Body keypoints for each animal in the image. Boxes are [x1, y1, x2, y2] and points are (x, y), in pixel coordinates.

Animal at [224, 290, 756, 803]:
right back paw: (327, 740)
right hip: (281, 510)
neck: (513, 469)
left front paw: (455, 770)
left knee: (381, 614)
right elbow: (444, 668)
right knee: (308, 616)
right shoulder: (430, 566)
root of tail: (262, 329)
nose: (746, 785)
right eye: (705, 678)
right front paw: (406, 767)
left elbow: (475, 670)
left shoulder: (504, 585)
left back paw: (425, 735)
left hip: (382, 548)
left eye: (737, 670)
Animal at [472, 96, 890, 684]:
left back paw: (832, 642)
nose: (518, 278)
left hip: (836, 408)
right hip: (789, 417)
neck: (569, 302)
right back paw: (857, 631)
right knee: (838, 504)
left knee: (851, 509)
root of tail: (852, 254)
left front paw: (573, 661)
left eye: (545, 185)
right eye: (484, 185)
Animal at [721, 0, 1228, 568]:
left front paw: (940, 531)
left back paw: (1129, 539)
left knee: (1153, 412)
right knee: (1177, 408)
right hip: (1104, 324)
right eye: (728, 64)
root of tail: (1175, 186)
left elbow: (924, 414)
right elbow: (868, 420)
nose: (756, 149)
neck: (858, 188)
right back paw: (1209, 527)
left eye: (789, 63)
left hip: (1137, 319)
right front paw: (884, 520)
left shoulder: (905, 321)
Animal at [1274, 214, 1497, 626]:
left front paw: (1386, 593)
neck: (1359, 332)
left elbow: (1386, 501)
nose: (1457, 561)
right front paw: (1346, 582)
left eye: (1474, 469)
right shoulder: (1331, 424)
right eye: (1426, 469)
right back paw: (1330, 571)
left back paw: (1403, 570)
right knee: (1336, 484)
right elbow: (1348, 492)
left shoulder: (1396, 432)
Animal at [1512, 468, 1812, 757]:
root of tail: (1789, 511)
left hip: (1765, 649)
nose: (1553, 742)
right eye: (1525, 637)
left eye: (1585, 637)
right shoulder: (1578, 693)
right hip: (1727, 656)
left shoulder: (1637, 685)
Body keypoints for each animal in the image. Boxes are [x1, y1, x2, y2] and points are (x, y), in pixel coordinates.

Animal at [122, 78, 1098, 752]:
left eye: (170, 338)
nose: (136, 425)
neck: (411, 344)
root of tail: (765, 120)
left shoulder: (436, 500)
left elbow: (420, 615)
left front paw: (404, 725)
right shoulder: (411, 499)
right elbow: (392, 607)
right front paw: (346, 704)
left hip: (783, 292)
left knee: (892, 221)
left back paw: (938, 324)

# # # #

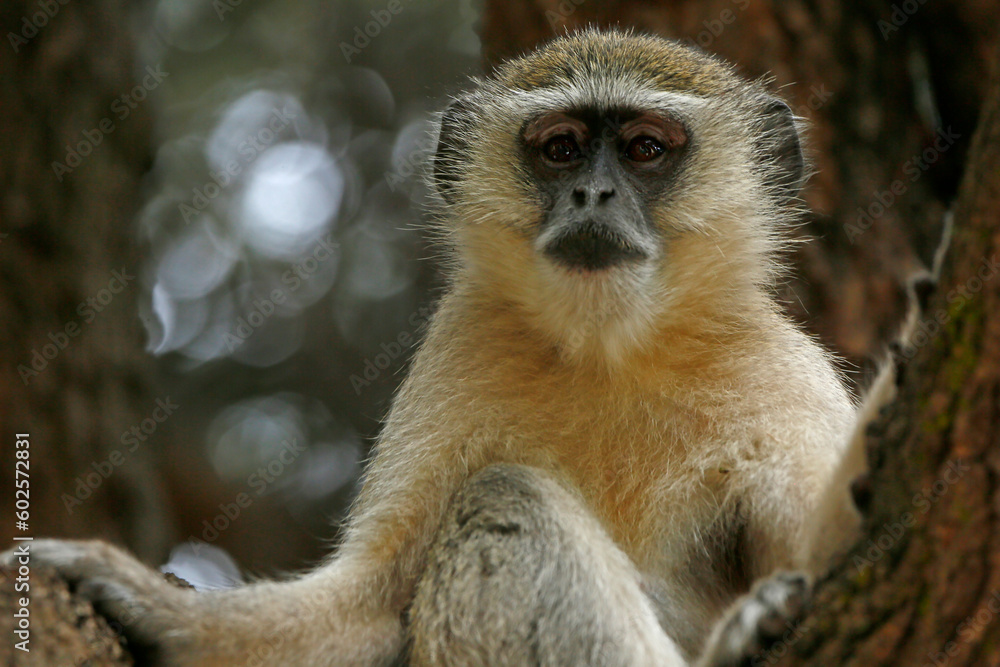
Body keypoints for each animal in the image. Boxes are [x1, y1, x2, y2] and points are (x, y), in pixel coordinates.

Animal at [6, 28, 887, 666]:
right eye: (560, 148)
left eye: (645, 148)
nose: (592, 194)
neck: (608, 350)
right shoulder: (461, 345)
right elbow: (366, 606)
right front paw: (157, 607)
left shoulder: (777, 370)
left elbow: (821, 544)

# # # #

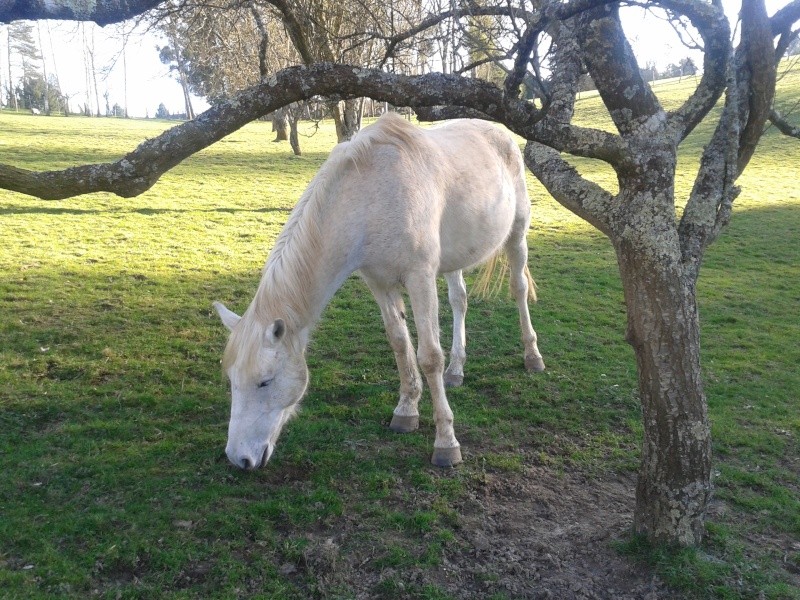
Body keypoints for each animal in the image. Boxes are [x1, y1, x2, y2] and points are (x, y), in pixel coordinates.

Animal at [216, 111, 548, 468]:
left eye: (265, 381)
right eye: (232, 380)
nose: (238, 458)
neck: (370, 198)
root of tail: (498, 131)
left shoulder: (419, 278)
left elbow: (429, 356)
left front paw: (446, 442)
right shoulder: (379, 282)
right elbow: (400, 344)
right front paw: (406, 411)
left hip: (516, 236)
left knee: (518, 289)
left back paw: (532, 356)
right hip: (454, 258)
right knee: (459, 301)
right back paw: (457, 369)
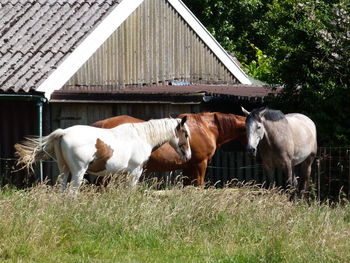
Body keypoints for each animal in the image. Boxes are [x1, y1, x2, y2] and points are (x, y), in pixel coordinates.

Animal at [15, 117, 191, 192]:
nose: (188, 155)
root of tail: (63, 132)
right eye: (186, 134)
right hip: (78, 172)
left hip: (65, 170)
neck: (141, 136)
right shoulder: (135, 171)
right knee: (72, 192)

# # # #

◆ INSTRUCTIONS FOR THE TASK
In the listing above, find the line with "right front paw: (406, 767)" and the line with "right hip: (1104, 324)"; output exactly those lines and all lines between them.

◆ REPLY
right front paw: (406, 767)
left elbow: (475, 670)
left shoulder: (504, 585)
left back paw: (425, 735)
left hip: (382, 548)
left eye: (737, 670)
Animal at [472, 96, 890, 684]:
left back paw: (832, 642)
nose: (518, 278)
left hip: (836, 408)
right hip: (789, 417)
neck: (569, 302)
right back paw: (857, 631)
right knee: (838, 504)
left knee: (851, 509)
root of tail: (852, 254)
left front paw: (573, 661)
left eye: (545, 185)
right eye: (484, 185)
Animal at [721, 0, 1228, 568]:
left front paw: (940, 531)
left back paw: (1129, 539)
left knee: (1153, 412)
right knee: (1177, 408)
right hip: (1104, 324)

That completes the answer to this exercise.